The first out of the six primary debates for the Democrat candidates for the 2016 Elections will be held on the 13th of October in Nevada, according to the Democratic Party who announced the calendar a few hours before the start of the Republican primary debate.
The announcement comes on the same day that the Republican Party is holding the first Republican primary debate in Cleveland, broadcast by Fox News. The calendar set by the Democratic National Committee has the first debate set in Nevada on the 13th of October and the rest of the five debates will take place in Iowa on the 14th of November, in New Hampshire on the 19th of December, in South Carolina on the 17th of January, and the Florida and Wisconsin debates are due to be scheduled.
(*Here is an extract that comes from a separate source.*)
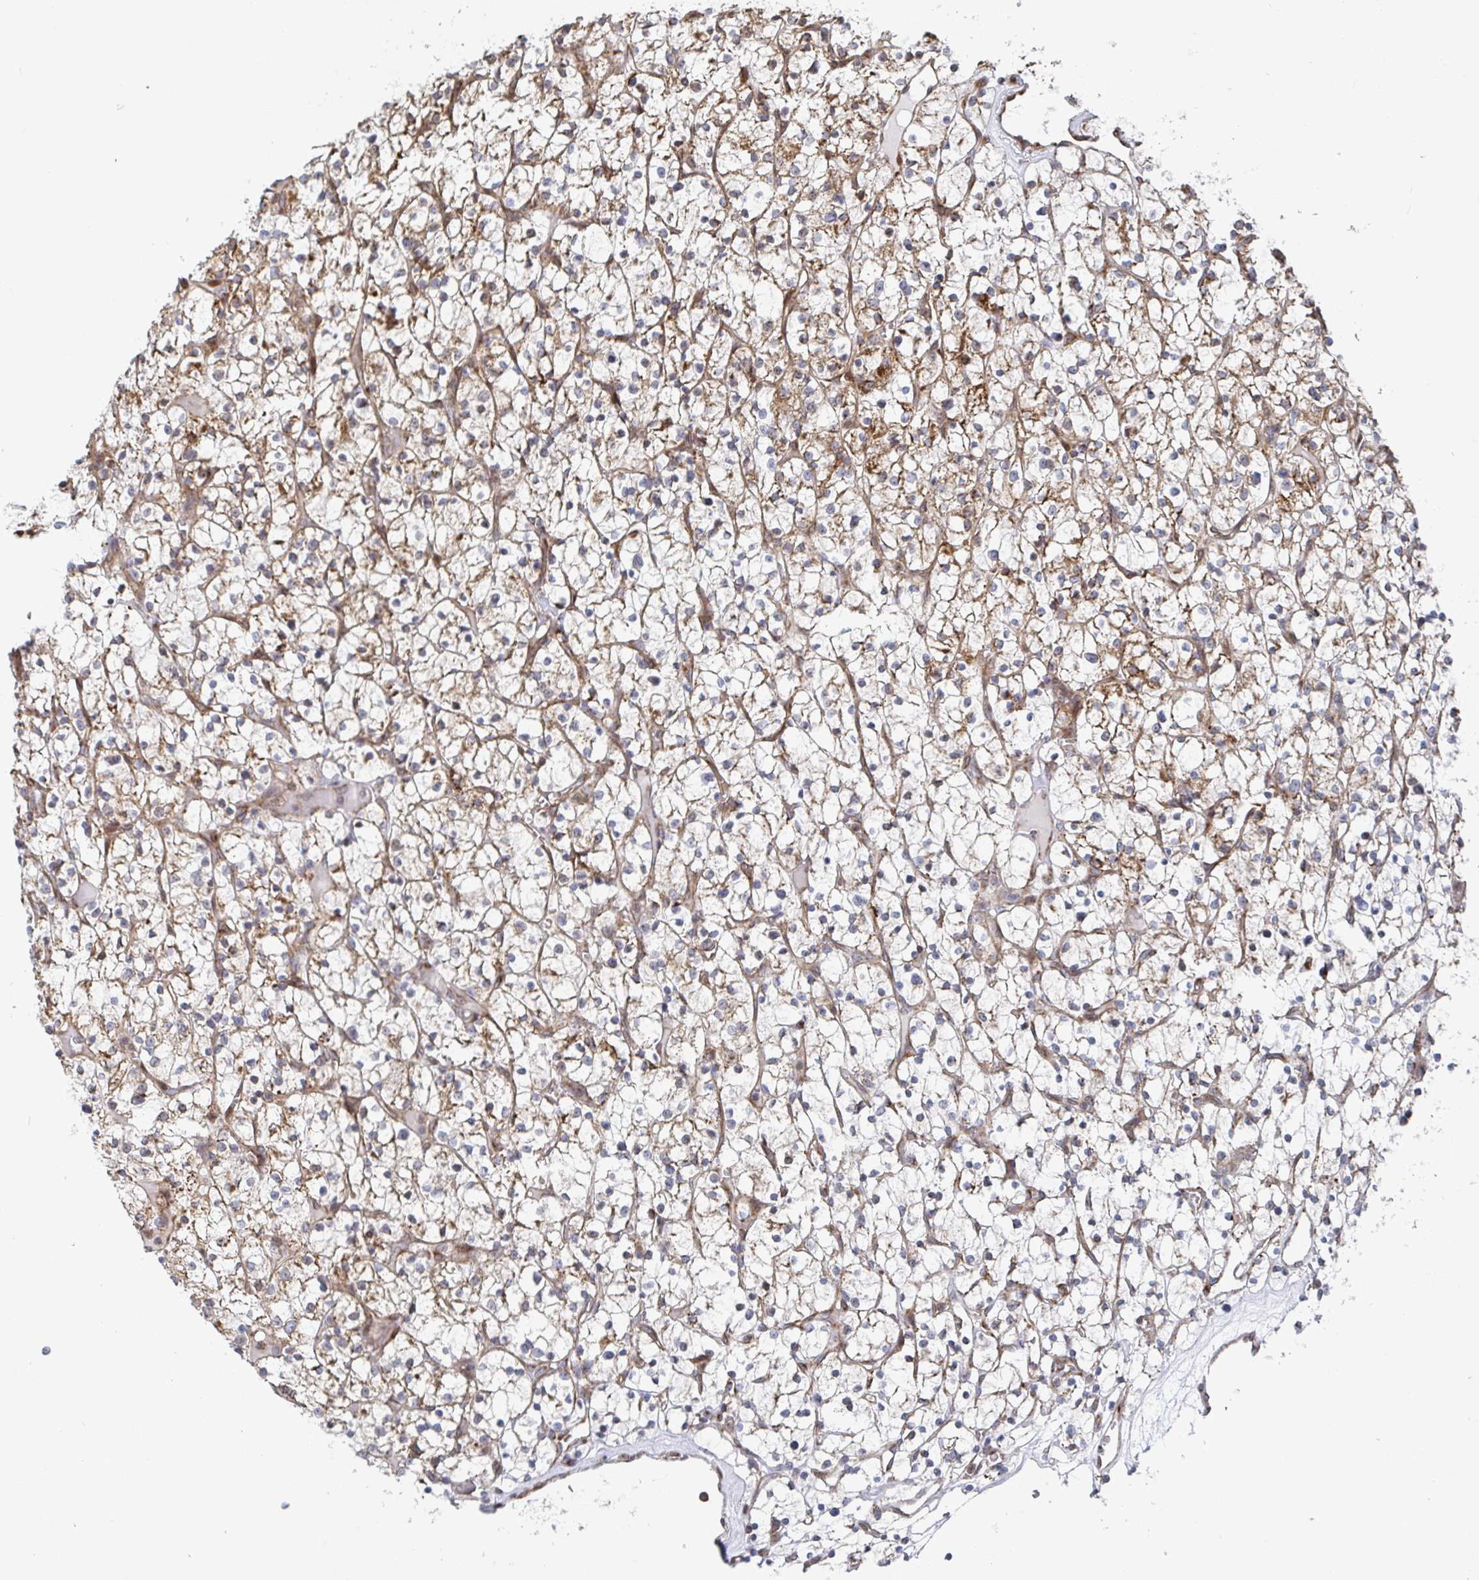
{"staining": {"intensity": "moderate", "quantity": ">75%", "location": "cytoplasmic/membranous"}, "tissue": "renal cancer", "cell_type": "Tumor cells", "image_type": "cancer", "snomed": [{"axis": "morphology", "description": "Adenocarcinoma, NOS"}, {"axis": "topography", "description": "Kidney"}], "caption": "A histopathology image showing moderate cytoplasmic/membranous expression in about >75% of tumor cells in adenocarcinoma (renal), as visualized by brown immunohistochemical staining.", "gene": "STARD8", "patient": {"sex": "female", "age": 64}}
The primary debate in Nevada will be hosted by CNN.
According to Reuters, after the announcement was made by the Democratic National Committee, rivaling contenders of Democratic frontrunner Hillary Clinton have complained about the small amount of debates that they have been given and worry that they would not have the time to send their messages to the nation and try to go against Hillary Clinton. Former Secretary of State Clinton has been leading in every national poll and is enjoying massive media coverage ever since her announcement video, followed by Vermont Senator and socialist Bernie Sanders. The other four Presidential hopefuls including former Maryland Governor Martin O’Malley, former Rhode Island Senator and Governor Lincoln Chaffe and former Virginia Senator Jim Webb stated that there is simply not enough time to challenge Clinton.
According to Reuters, former Maryland Governor Martin O’Malley stated that the process could be a restriction of the message the candidates want to send. He said “What they are proposing does not give you, the voters, ample opportunity to hear from the Democratic candidates for President.”
The Chair Representative of the Democratic National Committee, Debbie Wasserman Schultz, said that the debating process “will highlight the clear contrast between the values of the Democratic Party which is focused on strengthening the middle class versus Republicans who want to pursue out of touch and out of date policies.”
In order to be eligible for any of the debates, the candidate must have at least 1% out of three credible national polls six weeks before a debate.
The candidates including O’Malley and Sanders have issued their protest of the entire debating process that these limitation of the debates right before the Iowa caucuses in February with only four debates is seen as undemocratic and that there is no guarantee that the entire field of Democrat candidates would be able to gather in the same place at the same time for every debate.
The next gathering of the candidates will be at the Democratic national Committee meeting in Minneapolis later this month.